Uitspraak
COLLEGE VAN BEROEP VOOR HET BEDRIJFSLEVEN
beslissing op het wrakingsverzoek van
[naam 2], te [woonplaats 2] , en
[naam 3], te [woonplaats 2] (verzoekers).
College van Beroep voor het bedrijfsleven
In deze zaak hebben verzoekers een wrakingsverzoek ingediend tegen mr. D. Brugman, die als rechter optreedt in de zaken met nummers 25/100, 25/101 en 25/102. Dit verzoek is gedaan naar aanleiding van een procedurele beslissing van mr. Brugman om bepaalde stukken, die door verzoekers kort voor de zitting op 4 september 2025 waren ingediend, niet bij de beoordeling van het verzet te betrekken. Verzoekers stellen dat deze beslissing blijk geeft van partijdigheid en obstructie.
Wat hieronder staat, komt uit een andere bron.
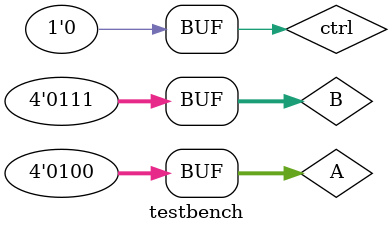
<source format=v>
`timescale 1ns/1ns
module testbench;
	
	reg	[3:0] A,B;
	reg	ctrl;
	wire	[3:0]res;
	wire	cout;

	fullAdder4Bit FA4b_1(.x(A), .y(B), .M(ctrl), .r(res), .co(cout));
	
	initial begin
		B <= 4'b0101; // 5
		A <= 4'b1100; // 12
		ctrl <= 1; // subtraction
		#10 B <= 4'b0111; // 7
		A <= 4'b0100; // 4
		ctrl <= 0; // addition
	end

endmodule

</source>
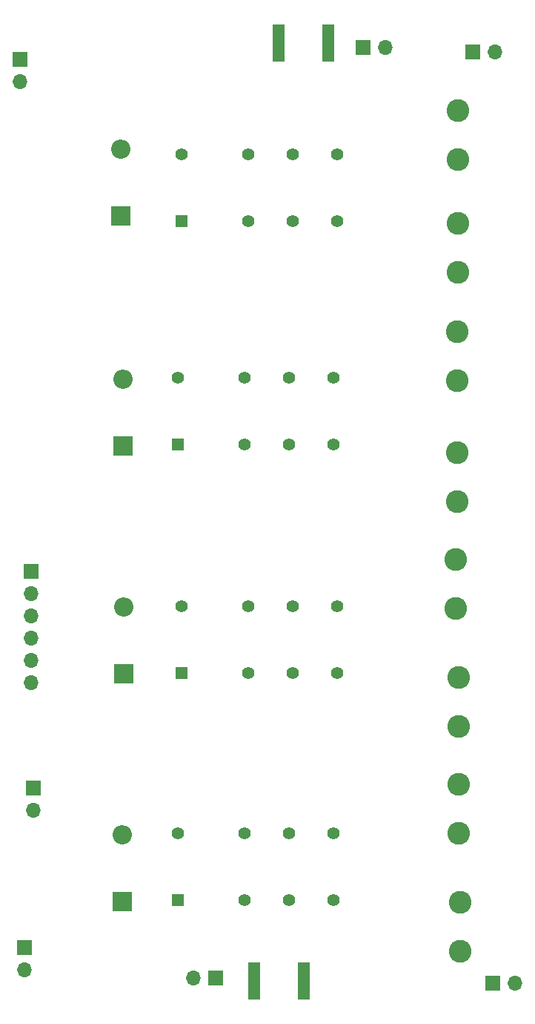
<source format=gbr>
%TF.GenerationSoftware,KiCad,Pcbnew,(6.0.2)*%
%TF.CreationDate,2022-11-21T15:37:21-08:00*%
%TF.ProjectId,preselector,70726573-656c-4656-9374-6f722e6b6963,rev?*%
%TF.SameCoordinates,PX5028050PY8f935f0*%
%TF.FileFunction,Soldermask,Bot*%
%TF.FilePolarity,Negative*%
%FSLAX46Y46*%
G04 Gerber Fmt 4.6, Leading zero omitted, Abs format (unit mm)*
G04 Created by KiCad (PCBNEW (6.0.2)) date 2022-11-21 15:37:21*
%MOMM*%
%LPD*%
G01*
G04 APERTURE LIST*
%ADD10R,1.700000X1.700000*%
%ADD11O,1.700000X1.700000*%
%ADD12C,2.600000*%
%ADD13R,1.350000X4.200000*%
%ADD14R,2.200000X2.200000*%
%ADD15O,2.200000X2.200000*%
%ADD16R,1.400000X1.400000*%
%ADD17C,1.400000*%
G04 APERTURE END LIST*
D10*
%TO.C,J3*%
X3600000Y6425000D03*
D11*
X3600000Y3885000D03*
%TD*%
D10*
%TO.C,J9*%
X25500000Y3000000D03*
D11*
X22960000Y3000000D03*
%TD*%
D12*
%TO.C,L6*%
X53250000Y37250000D03*
X53250000Y31650000D03*
%TD*%
D10*
%TO.C,J2*%
X57125000Y2350000D03*
D11*
X59665000Y2350000D03*
%TD*%
D12*
%TO.C,L7*%
X53250000Y19500000D03*
X53250000Y25100000D03*
%TD*%
D10*
%TO.C,J6*%
X4650000Y24675000D03*
D11*
X4650000Y22135000D03*
%TD*%
D12*
%TO.C,L3*%
X53150000Y96350000D03*
X53150000Y101950000D03*
%TD*%
%TO.C,L2*%
X53100000Y62900000D03*
X53100000Y57300000D03*
%TD*%
D10*
%TO.C,J5*%
X3150000Y107775000D03*
D11*
X3150000Y105235000D03*
%TD*%
D12*
%TO.C,L5*%
X53450000Y11600000D03*
X53450000Y6000000D03*
%TD*%
D13*
%TO.C,J7*%
X35525000Y2600000D03*
X29875000Y2600000D03*
%TD*%
D10*
%TO.C,J10*%
X42310000Y109100000D03*
D11*
X44850000Y109100000D03*
%TD*%
D14*
%TO.C,D4*%
X14800000Y11690000D03*
D15*
X14800000Y19310000D03*
%TD*%
D16*
%TO.C,K3*%
X21592500Y37787500D03*
D17*
X29212500Y37787500D03*
X34292500Y37787500D03*
X39372500Y37787500D03*
X39372500Y45407500D03*
X34292500Y45407500D03*
X29212500Y45407500D03*
X21592500Y45407500D03*
%TD*%
D12*
%TO.C,L1*%
X53150000Y89050000D03*
X53150000Y83450000D03*
%TD*%
D14*
%TO.C,D1*%
X14650000Y89950000D03*
D15*
X14650000Y97570000D03*
%TD*%
D13*
%TO.C,J8*%
X38325000Y109687500D03*
X32675000Y109687500D03*
%TD*%
D10*
%TO.C,J1*%
X4400000Y49330000D03*
D11*
X4400000Y46790000D03*
X4400000Y44250000D03*
X4400000Y41710000D03*
X4400000Y39170000D03*
X4400000Y36630000D03*
%TD*%
D14*
%TO.C,D3*%
X15000000Y37640000D03*
D15*
X15000000Y45260000D03*
%TD*%
D12*
%TO.C,L8*%
X52900000Y45150000D03*
X52900000Y50750000D03*
%TD*%
D16*
%TO.C,K4*%
X21142500Y11887500D03*
D17*
X28762500Y11887500D03*
X33842500Y11887500D03*
X38922500Y11887500D03*
X38922500Y19507500D03*
X33842500Y19507500D03*
X28762500Y19507500D03*
X21142500Y19507500D03*
%TD*%
D16*
%TO.C,K1*%
X21592500Y89287500D03*
D17*
X29212500Y89287500D03*
X34292500Y89287500D03*
X39372500Y89287500D03*
X39372500Y96907500D03*
X34292500Y96907500D03*
X29212500Y96907500D03*
X21592500Y96907500D03*
%TD*%
D12*
%TO.C,L4*%
X53100000Y71150000D03*
X53100000Y76750000D03*
%TD*%
D10*
%TO.C,J4*%
X54900000Y108650000D03*
D11*
X57440000Y108650000D03*
%TD*%
D16*
%TO.C,K2*%
X21142500Y63837500D03*
D17*
X28762500Y63837500D03*
X33842500Y63837500D03*
X38922500Y63837500D03*
X38922500Y71457500D03*
X33842500Y71457500D03*
X28762500Y71457500D03*
X21142500Y71457500D03*
%TD*%
D14*
%TO.C,D2*%
X14900000Y63690000D03*
D15*
X14900000Y71310000D03*
%TD*%
M02*

</source>
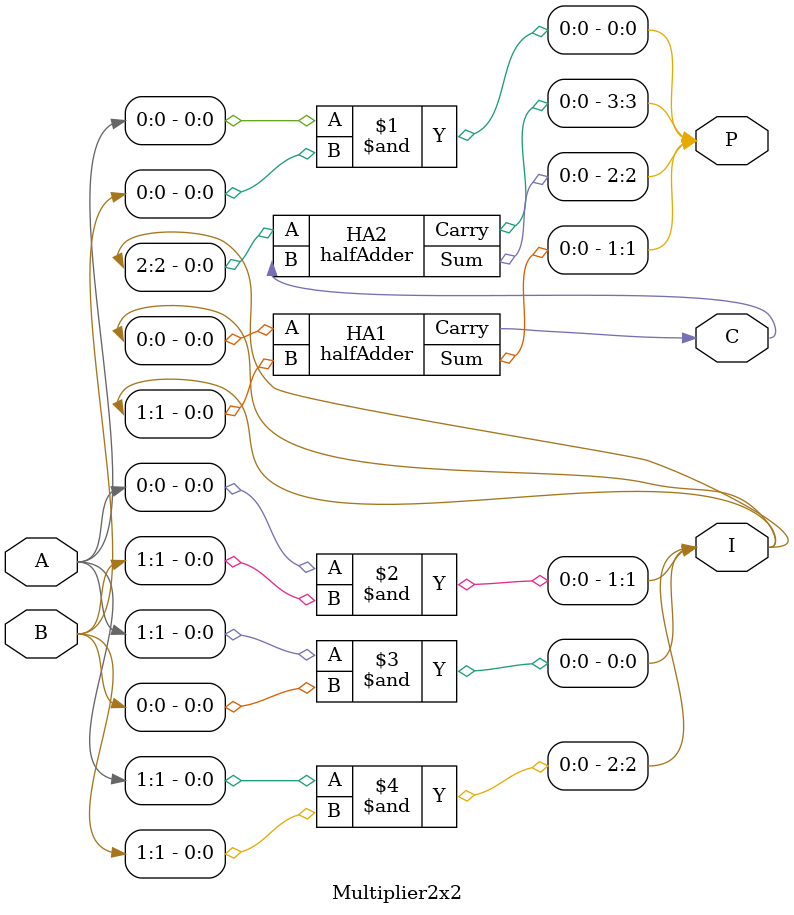
<source format=v>
module halfAdder(Sum,Carry,A,B);

input A,B;
output Sum, Carry;

xor(Sum,A,B);
and(Carry,A,B);

endmodule


module Multiplier2x2(P,C,A,B,I);

input [1:0] A;
input [1:0] B;
output [3:0] P;
output C;
output [2:0] I;

and(P[0],A[0],B[0]);

and(I[1],A[0],B[1]);
and(I[0],A[1],B[0]);
halfAdder HA1(P[1],C,I[0],I[1]);

and(I[2],A[1],B[1]);
halfAdder HA2(P[2],P[3],I[2],C);

endmodule


</source>
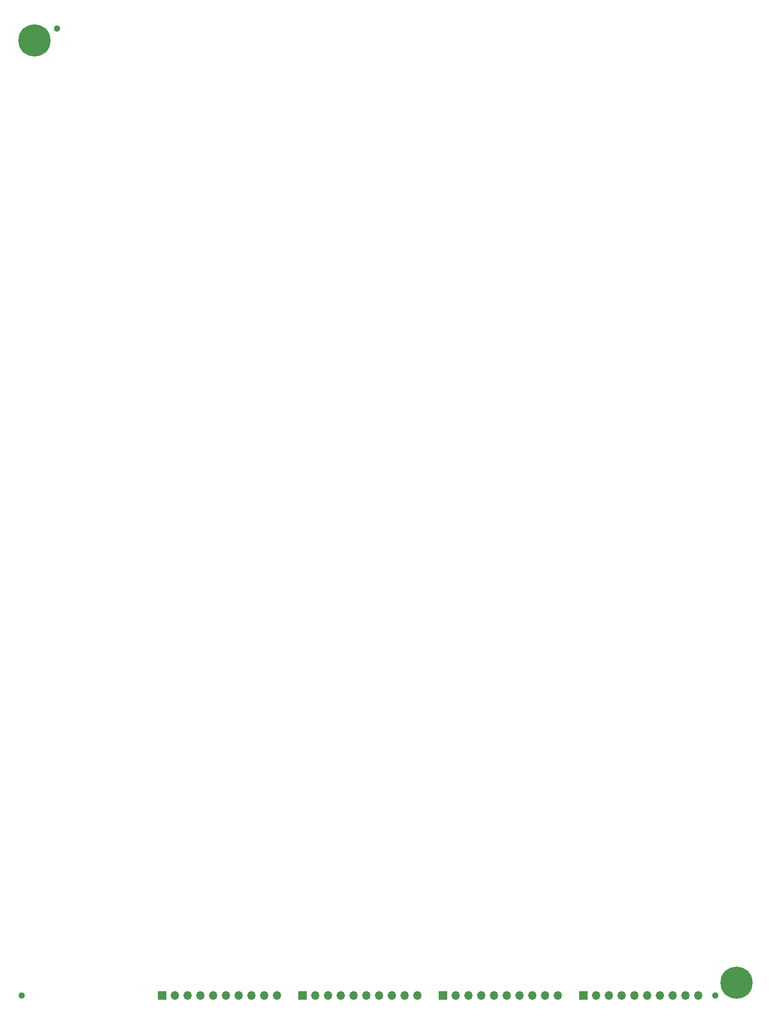
<source format=gbr>
%TF.GenerationSoftware,KiCad,Pcbnew,(5.1.10)-1*%
%TF.CreationDate,2022-02-07T00:04:58+01:00*%
%TF.ProjectId,Engine,456e6769-6e65-42e6-9b69-6361645f7063,v1.0*%
%TF.SameCoordinates,Original*%
%TF.FileFunction,Soldermask,Bot*%
%TF.FilePolarity,Negative*%
%FSLAX46Y46*%
G04 Gerber Fmt 4.6, Leading zero omitted, Abs format (unit mm)*
G04 Created by KiCad (PCBNEW (5.1.10)-1) date 2022-02-07 00:04:58*
%MOMM*%
%LPD*%
G01*
G04 APERTURE LIST*
%ADD10C,1.300000*%
%ADD11O,1.700000X1.700000*%
%ADD12R,1.700000X1.700000*%
%ADD13C,0.800000*%
%ADD14C,6.400000*%
G04 APERTURE END LIST*
D10*
%TO.C,H5*%
X24750000Y1750000D03*
%TD*%
%TO.C,H4*%
X17750000Y-190500000D03*
%TD*%
%TO.C,H3*%
X155750000Y-190500000D03*
%TD*%
D11*
%TO.C,J5*%
X152400000Y-190500000D03*
X149860000Y-190500000D03*
X147320000Y-190500000D03*
X144780000Y-190500000D03*
X142240000Y-190500000D03*
X139700000Y-190500000D03*
X137160000Y-190500000D03*
X134620000Y-190500000D03*
X132080000Y-190500000D03*
D12*
X129540000Y-190500000D03*
%TD*%
D11*
%TO.C,J4*%
X124460000Y-190500000D03*
X121920000Y-190500000D03*
X119380000Y-190500000D03*
X116840000Y-190500000D03*
X114300000Y-190500000D03*
X111760000Y-190500000D03*
X109220000Y-190500000D03*
X106680000Y-190500000D03*
X104140000Y-190500000D03*
D12*
X101600000Y-190500000D03*
%TD*%
D11*
%TO.C,J3*%
X96520000Y-190500000D03*
X93980000Y-190500000D03*
X91440000Y-190500000D03*
X88900000Y-190500000D03*
X86360000Y-190500000D03*
X83820000Y-190500000D03*
X81280000Y-190500000D03*
X78740000Y-190500000D03*
X76200000Y-190500000D03*
D12*
X73660000Y-190500000D03*
%TD*%
D11*
%TO.C,J1*%
X68580000Y-190500000D03*
X66040000Y-190500000D03*
X63500000Y-190500000D03*
X60960000Y-190500000D03*
X58420000Y-190500000D03*
X55880000Y-190500000D03*
X53340000Y-190500000D03*
X50800000Y-190500000D03*
X48260000Y-190500000D03*
D12*
X45720000Y-190500000D03*
%TD*%
D13*
%TO.C,H2*%
X22017056Y1062056D03*
X20320000Y1765000D03*
X18622944Y1062056D03*
X17920000Y-635000D03*
X18622944Y-2332056D03*
X20320000Y-3035000D03*
X22017056Y-2332056D03*
X22720000Y-635000D03*
D14*
X20320000Y-635000D03*
%TD*%
D13*
%TO.C,H1*%
X161717056Y-186262944D03*
X160020000Y-185560000D03*
X158322944Y-186262944D03*
X157620000Y-187960000D03*
X158322944Y-189657056D03*
X160020000Y-190360000D03*
X161717056Y-189657056D03*
X162420000Y-187960000D03*
D14*
X160020000Y-187960000D03*
%TD*%
M02*

</source>
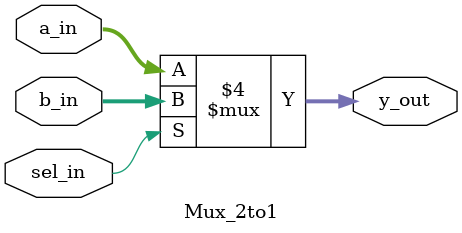
<source format=v>
`define DATA 4
module Mux_2to1(
    input [`DATA-1:0]a_in,b_in,
    input sel_in,
    output reg [`DATA-1:0]y_out
    );
    //Priority Logic
    always @ (*)
    begin
        if(sel_in == 1'b1) begin
            y_out = b_in;
        end
        else begin
            y_out = a_in;
        end
    end
    //Parallel Logic
    /*
        always @ (*)
        begin
            case(sel_in)
                1'b1 : y_out = b_in;
                1'b0 : y_out = a_in;
            endcase
        end
    */
endmodule

</source>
De wrakingskamer heeft echter geoordeeld dat procedurele beslissingen van een rechter, zoals het niet betrekken van laat ingediende stukken, geen grond voor wraking kunnen zijn. De wrakingskamer heeft vastgesteld dat verzoekers niet voldoende concrete feiten of omstandigheden hebben aangedragen die een zwaarwegende aanwijzing voor vooringenomenheid van mr. Brugman opleveren. De wrakingskamer heeft ook de andere gronden van verzoekers, zoals het antedateren van uitspraken en het ontnemen van rechten, als niet aannemelijk beoordeeld. Uiteindelijk heeft de wrakingskamer het verzoek om wraking afgewezen, waardoor de behandeling van het verzet in de zaken 25/100, 25/101 en 25/102 door mr. D. Brugman zal worden voortgezet.